Selon le chef de l’Exécutif provincial du Sud Kivu, la situation sécuritaire dans l’Est de la RDC reste préoccupante. Jean-Jacques Purusi a affirmé que le Rwanda et ses alliés continuent d’intensifier leurs actions sur le terrain, notamment dans les hauts plateaux du Sud-Kivu. Et ce, en dépit de l’appel répété des Etats-Unis d’Amérique aux parties en conflit sur le respect des engagements pris dans le cadre de l’Accord de paix de Washington.
D’après des sources officielles, les FARDC, appuyées par les volontaires pour la défense de la patrie et des éléments burundais, ont enregistré des avancées significatives ces dernières semaines sur le terrain. Elles ont pris le dessus sur l’ennemi dans des combats signalés dans plusieurs localités, notamment Minembwe, Bijombo et Mikenge.
Déportations forcées des populations
Les autorités congolaises font état du changement de tactique du côté des groupes armés soutenus par Kigali lesquels procèdent désormais à des déportations forcées de populations civiles, particulièrement au sein de la communauté Banyamulenge.
Selon le récit fait par le gouverneur Jean-Jacques Purusi, des habitants ont été forcés de quitter leurs localités pour rejoindre des zones sous contrôle des rebelles. On explique que cette stratégie des rebelles est destinée à créer un déplacement massif de populations et à renforcer l’emprise sur certains territoires stratégiques.
Ce n’est pas tout. Le gouverneur Jean-Jacques Parusi Sadiki fait état des exactions graves dont des actes de violence, des enlèvements, des viols, des exécutions sommaires, ainsi que l’abattage systématique de moyens de subsistance, notamment le bétail. L’objectif de ces agissements est d’intimider les populations civiles et de les contraindre à fuir leurs localités.
Fosses communes
Les autorités affirment que plusieurs communautés locales ont résisté à ces pressions, revendiquant leur appartenance à la nation congolaise et leur volonté de rester sur leurs terres.
Selon le chef de l’exécutif provincial du Sud Kivu, plusieurs groupes armés actifs dans la région, à l’instar de Front national de libération (FNL), RED-Tabara et les Twirwaneho, agissent en coordination avec le Rwanda.

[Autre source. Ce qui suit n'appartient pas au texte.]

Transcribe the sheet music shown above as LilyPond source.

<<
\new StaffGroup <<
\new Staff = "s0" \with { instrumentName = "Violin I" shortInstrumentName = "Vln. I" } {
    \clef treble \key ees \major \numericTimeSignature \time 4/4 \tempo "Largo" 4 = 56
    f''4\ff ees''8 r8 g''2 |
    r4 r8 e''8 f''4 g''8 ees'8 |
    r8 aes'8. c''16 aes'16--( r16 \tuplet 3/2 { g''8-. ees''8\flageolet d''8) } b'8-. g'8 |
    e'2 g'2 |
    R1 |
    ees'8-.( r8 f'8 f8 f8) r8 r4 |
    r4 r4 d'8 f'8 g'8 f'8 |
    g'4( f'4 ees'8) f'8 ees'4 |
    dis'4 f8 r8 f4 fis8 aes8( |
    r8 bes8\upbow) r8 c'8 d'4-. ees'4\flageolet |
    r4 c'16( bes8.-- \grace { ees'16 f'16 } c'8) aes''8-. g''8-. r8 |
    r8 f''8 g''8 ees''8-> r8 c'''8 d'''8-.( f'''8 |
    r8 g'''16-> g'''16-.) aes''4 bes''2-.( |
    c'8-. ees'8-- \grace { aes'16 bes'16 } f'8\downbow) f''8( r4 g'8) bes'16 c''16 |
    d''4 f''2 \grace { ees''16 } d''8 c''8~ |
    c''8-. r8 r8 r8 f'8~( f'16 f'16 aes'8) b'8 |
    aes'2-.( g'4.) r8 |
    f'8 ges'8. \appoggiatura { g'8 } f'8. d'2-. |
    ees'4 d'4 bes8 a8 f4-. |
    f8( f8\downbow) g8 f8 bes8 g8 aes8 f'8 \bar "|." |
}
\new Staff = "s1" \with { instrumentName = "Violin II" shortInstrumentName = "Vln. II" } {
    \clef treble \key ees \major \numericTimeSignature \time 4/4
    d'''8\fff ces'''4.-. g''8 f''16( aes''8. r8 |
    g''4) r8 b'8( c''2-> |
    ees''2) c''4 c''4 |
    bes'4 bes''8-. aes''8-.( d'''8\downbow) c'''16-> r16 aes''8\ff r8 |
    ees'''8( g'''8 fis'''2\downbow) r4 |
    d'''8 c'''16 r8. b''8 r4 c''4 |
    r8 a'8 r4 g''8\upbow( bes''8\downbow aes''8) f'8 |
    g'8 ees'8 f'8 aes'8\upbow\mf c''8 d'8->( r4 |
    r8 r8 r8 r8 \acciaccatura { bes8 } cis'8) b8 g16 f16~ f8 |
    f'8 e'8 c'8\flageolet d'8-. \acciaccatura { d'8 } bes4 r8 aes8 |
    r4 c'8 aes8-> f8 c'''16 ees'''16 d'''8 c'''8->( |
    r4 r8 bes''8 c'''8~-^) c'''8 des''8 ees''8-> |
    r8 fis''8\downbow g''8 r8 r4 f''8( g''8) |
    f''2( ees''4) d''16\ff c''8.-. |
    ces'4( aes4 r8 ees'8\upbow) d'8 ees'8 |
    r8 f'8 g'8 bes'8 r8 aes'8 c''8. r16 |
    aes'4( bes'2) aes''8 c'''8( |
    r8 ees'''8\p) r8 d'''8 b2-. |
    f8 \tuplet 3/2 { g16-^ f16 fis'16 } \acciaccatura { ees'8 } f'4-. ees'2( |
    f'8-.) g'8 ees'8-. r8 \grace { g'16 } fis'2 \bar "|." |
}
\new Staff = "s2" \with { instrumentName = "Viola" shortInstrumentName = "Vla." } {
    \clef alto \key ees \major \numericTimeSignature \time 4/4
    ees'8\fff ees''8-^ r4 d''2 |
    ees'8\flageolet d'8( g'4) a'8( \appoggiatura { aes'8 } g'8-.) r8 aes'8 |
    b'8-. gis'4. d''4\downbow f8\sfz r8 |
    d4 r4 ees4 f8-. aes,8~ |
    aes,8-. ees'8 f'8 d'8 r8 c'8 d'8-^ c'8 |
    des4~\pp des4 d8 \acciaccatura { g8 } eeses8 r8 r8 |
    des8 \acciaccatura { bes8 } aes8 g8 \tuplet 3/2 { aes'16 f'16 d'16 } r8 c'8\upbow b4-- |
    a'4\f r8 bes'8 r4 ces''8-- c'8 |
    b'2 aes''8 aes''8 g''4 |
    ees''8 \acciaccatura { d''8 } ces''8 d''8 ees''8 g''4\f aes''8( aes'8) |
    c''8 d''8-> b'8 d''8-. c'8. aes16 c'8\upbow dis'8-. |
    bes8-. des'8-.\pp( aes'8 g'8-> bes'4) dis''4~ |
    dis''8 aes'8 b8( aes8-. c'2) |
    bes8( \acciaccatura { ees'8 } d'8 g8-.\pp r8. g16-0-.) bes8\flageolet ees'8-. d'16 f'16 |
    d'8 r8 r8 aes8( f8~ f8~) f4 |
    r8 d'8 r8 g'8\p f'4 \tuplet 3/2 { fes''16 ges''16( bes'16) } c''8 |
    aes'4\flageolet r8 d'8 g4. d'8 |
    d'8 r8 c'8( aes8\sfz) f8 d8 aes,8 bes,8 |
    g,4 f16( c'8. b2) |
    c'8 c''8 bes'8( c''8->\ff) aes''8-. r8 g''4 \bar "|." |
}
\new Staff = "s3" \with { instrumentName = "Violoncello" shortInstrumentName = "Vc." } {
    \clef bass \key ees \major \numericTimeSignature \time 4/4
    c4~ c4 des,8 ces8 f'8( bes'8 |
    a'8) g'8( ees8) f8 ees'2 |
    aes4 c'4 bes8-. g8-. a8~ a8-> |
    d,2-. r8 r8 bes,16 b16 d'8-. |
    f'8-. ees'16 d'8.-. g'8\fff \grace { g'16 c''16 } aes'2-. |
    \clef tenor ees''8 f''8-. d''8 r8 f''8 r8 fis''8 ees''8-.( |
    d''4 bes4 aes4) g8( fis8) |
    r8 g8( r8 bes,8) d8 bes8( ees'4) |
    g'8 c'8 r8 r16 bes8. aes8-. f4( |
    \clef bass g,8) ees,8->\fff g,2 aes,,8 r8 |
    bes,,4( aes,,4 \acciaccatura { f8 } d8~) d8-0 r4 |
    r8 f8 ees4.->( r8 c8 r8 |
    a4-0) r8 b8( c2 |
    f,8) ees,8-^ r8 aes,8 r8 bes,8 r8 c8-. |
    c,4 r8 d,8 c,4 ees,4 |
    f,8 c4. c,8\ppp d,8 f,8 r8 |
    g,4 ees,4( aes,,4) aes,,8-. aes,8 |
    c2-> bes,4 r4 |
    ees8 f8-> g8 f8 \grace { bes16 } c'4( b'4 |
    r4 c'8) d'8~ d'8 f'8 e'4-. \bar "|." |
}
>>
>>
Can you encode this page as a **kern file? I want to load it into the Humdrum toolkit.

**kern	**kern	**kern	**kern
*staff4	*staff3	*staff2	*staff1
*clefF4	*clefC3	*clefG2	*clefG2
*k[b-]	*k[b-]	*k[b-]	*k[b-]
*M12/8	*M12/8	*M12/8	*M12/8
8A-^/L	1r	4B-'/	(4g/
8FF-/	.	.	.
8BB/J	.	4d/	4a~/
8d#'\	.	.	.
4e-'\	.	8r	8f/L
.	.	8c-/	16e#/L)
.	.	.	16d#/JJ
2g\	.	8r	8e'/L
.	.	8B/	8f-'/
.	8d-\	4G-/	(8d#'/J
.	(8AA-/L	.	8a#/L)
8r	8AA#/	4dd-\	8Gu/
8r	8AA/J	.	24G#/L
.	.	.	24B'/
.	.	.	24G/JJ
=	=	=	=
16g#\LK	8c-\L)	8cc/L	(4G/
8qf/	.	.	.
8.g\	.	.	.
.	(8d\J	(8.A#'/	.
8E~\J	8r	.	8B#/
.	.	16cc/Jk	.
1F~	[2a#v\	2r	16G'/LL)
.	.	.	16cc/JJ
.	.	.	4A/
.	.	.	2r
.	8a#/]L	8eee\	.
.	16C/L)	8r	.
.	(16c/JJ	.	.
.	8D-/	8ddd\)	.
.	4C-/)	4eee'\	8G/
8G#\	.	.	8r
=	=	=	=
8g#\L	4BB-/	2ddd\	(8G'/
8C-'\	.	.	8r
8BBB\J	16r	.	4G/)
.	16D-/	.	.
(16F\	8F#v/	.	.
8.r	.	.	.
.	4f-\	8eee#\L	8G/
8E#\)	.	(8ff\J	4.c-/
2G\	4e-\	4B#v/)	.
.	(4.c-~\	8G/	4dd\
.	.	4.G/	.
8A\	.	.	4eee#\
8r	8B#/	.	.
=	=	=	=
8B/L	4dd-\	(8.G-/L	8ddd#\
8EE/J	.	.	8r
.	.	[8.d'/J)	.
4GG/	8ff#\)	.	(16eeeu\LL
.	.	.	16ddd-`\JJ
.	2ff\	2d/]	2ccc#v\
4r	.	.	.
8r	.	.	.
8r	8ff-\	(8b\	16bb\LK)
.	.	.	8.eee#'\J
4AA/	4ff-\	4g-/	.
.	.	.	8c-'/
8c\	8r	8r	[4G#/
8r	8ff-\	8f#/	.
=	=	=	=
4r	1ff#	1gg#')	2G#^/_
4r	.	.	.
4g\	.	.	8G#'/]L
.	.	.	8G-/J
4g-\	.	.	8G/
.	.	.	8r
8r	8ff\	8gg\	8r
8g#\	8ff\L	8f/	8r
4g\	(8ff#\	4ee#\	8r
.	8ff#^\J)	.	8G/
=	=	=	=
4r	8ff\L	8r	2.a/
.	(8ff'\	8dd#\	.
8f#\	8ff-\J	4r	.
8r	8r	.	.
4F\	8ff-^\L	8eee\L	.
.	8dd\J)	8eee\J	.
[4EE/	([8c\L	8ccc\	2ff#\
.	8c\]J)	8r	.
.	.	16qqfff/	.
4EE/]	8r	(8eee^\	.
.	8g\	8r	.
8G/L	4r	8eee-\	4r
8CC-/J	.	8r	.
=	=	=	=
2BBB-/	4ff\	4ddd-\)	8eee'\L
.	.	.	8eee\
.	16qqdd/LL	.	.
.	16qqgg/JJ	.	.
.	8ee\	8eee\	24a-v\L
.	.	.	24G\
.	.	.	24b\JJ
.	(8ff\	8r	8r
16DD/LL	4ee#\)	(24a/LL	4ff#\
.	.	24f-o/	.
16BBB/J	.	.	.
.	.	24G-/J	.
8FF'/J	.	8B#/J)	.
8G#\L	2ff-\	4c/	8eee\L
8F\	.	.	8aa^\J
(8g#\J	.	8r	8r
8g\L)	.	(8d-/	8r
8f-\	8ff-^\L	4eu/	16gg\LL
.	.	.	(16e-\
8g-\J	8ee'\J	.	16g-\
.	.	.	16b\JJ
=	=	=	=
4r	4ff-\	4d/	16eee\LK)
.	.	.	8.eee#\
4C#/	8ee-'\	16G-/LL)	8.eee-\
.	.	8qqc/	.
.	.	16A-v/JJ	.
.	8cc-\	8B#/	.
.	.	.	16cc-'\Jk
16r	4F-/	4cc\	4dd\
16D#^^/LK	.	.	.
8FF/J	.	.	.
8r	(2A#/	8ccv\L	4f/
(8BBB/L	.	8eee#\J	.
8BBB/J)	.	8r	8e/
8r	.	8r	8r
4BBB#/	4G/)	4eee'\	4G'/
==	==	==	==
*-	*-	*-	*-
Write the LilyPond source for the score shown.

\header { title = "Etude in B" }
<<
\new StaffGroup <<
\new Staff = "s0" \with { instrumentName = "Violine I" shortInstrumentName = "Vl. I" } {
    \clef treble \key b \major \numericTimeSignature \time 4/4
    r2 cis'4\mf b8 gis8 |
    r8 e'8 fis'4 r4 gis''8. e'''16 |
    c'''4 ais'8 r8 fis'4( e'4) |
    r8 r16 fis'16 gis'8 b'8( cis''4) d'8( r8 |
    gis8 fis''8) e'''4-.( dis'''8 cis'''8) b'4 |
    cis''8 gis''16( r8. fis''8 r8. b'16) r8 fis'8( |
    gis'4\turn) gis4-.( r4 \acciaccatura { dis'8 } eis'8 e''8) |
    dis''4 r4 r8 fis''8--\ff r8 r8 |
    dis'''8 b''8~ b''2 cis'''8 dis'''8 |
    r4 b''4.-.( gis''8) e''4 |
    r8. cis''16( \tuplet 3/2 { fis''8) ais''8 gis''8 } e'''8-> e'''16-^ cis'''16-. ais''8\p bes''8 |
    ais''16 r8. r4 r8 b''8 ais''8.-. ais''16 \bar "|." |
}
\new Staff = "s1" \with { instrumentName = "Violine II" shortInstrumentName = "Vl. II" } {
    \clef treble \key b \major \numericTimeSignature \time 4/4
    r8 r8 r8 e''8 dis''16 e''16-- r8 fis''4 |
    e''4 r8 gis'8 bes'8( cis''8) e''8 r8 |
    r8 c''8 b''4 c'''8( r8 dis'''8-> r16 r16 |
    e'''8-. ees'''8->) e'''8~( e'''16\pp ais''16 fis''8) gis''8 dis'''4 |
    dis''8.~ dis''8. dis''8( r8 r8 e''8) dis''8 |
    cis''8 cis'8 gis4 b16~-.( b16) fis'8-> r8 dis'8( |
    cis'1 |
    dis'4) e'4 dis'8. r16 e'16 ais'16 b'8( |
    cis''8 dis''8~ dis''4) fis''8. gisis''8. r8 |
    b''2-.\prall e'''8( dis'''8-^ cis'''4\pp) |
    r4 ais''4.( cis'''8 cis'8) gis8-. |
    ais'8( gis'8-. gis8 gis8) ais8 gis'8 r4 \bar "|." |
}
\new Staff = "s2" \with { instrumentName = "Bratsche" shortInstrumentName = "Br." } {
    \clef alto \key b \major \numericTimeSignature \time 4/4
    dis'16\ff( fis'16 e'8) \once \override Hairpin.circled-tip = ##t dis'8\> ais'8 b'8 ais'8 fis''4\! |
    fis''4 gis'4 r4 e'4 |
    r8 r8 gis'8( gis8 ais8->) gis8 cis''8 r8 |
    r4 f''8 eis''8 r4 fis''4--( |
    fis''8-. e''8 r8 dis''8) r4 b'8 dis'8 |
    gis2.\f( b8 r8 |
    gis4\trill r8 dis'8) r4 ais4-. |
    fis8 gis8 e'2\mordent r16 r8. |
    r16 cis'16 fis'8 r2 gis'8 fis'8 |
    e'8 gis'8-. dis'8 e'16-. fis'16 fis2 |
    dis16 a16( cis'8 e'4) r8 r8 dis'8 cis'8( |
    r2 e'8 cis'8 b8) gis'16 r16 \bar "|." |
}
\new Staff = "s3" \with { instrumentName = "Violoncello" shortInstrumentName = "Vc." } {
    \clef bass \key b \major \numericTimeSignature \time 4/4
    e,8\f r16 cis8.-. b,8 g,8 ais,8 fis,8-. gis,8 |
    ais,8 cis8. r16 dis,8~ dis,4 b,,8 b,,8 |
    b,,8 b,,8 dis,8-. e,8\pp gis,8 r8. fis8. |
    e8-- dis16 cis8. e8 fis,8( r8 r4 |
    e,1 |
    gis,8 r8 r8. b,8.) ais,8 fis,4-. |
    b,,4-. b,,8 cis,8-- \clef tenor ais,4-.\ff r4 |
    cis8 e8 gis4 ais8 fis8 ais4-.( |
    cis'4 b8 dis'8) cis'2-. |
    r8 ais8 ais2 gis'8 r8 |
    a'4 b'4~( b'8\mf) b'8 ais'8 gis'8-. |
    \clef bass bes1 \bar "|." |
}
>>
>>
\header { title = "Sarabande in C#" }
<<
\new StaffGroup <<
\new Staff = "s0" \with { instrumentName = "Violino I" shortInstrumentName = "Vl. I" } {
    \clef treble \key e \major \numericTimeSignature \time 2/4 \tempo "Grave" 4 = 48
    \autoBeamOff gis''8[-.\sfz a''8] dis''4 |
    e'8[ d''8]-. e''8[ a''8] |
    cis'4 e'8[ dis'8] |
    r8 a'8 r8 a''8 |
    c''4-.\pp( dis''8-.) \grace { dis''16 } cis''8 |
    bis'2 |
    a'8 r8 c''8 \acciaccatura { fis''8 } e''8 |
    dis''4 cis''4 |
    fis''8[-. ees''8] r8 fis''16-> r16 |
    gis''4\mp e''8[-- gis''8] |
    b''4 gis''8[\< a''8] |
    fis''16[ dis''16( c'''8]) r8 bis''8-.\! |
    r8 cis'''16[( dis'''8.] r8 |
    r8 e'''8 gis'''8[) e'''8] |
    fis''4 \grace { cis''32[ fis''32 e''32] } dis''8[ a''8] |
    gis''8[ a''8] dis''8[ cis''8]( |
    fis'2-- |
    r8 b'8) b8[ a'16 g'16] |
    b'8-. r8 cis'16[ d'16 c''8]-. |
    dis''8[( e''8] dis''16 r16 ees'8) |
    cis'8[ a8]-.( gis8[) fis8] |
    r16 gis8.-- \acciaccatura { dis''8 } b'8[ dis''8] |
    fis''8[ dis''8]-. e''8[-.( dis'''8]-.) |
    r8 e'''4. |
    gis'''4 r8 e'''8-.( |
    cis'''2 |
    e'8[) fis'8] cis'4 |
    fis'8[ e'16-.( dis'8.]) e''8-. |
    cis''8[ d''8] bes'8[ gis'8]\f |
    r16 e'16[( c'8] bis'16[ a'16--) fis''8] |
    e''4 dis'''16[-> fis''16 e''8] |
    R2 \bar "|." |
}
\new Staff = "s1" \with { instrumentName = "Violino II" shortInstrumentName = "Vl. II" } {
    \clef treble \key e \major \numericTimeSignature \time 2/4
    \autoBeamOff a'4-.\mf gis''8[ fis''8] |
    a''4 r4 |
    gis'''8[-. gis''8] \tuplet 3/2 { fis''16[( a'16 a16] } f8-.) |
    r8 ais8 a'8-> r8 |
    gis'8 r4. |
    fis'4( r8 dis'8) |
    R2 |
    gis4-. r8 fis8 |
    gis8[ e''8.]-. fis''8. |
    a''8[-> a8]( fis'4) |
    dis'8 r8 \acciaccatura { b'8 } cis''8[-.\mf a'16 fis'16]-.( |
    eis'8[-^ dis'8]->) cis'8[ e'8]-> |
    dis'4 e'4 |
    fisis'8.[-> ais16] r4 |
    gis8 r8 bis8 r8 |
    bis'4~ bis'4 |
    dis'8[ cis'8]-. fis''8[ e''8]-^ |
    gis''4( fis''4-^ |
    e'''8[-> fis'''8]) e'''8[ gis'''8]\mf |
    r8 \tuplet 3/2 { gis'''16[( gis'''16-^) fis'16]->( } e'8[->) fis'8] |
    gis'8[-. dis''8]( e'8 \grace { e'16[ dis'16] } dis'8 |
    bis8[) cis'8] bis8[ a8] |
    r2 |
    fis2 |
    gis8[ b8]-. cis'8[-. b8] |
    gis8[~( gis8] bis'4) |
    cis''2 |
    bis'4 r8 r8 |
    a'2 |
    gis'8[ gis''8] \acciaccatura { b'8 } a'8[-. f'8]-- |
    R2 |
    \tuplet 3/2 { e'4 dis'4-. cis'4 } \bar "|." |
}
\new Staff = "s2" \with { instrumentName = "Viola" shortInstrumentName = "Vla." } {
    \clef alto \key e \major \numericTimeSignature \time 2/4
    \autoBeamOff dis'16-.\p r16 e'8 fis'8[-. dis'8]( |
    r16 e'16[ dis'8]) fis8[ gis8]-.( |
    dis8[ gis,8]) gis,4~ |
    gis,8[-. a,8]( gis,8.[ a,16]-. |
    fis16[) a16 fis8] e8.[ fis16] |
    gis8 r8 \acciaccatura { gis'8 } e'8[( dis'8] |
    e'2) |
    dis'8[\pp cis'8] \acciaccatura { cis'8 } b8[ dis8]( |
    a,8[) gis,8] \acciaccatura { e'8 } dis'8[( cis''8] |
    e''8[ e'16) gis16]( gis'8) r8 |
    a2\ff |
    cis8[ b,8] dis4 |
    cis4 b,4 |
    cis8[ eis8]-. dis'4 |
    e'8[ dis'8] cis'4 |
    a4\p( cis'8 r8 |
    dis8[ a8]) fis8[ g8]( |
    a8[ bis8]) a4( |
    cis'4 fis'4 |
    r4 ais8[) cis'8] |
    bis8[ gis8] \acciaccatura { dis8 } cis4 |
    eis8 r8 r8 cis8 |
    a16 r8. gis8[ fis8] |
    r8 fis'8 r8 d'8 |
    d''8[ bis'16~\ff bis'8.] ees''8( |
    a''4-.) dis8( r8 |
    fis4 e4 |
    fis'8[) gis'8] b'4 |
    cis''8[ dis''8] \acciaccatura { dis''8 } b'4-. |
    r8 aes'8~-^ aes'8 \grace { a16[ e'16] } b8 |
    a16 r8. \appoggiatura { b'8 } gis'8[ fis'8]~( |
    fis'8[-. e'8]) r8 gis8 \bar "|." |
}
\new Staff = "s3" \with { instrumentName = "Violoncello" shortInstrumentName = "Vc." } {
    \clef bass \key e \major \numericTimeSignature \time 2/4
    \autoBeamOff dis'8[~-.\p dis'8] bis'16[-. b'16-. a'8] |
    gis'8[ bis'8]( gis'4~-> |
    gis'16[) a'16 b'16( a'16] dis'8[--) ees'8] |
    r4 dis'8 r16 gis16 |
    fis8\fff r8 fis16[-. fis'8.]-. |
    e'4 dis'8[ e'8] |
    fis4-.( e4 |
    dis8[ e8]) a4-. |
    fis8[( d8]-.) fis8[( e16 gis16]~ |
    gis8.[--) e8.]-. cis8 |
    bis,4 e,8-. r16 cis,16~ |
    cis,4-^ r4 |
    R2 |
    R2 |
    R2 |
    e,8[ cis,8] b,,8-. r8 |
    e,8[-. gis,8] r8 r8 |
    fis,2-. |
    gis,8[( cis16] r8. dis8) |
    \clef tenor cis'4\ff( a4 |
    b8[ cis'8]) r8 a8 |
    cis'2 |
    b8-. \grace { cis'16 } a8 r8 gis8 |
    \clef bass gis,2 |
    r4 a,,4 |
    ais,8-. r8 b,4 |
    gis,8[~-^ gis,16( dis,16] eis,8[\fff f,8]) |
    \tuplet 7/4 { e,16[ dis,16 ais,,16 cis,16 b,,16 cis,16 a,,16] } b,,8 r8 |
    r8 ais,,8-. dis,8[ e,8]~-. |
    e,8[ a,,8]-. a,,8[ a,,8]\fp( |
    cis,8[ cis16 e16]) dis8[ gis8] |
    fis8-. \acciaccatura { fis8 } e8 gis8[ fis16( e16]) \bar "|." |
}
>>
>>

Ces groupes sont impliqués dans les violences visant les civils.
Dans la ville d’Uvira, Jean Jacques Purusi a parlé de la découverte de fosses communes après le retrait des groupes armés. Selon des premières investigations, plusieurs dizaines de fosses communes ont été identifiées dont certaines contiennent des centaines de corps.
trop de charniers dans le Kivu
L’Ong américaine Human Rights Watch aurait également documenté un nombre important de charniers dans la région, renforçant les inquiétudes quant à l’ampleur des violences commises.
Face à cette situation, le gouvernement congolais appelle la communauté internationale à accorder une attention accrue aux crimes commis dans l’Est du pays. L’Exécutif Rd congolais insiste sur la nécessité de diligenter d’enquêtes indépendantes et d’engager des poursuites judiciaires contre les auteurs de ces violations graves des droits humains.
Des recherches sont en cours, notamment avec l’appui d’experts nationaux et internationaux, afin d’établir les responsabilités et de documenter les faits.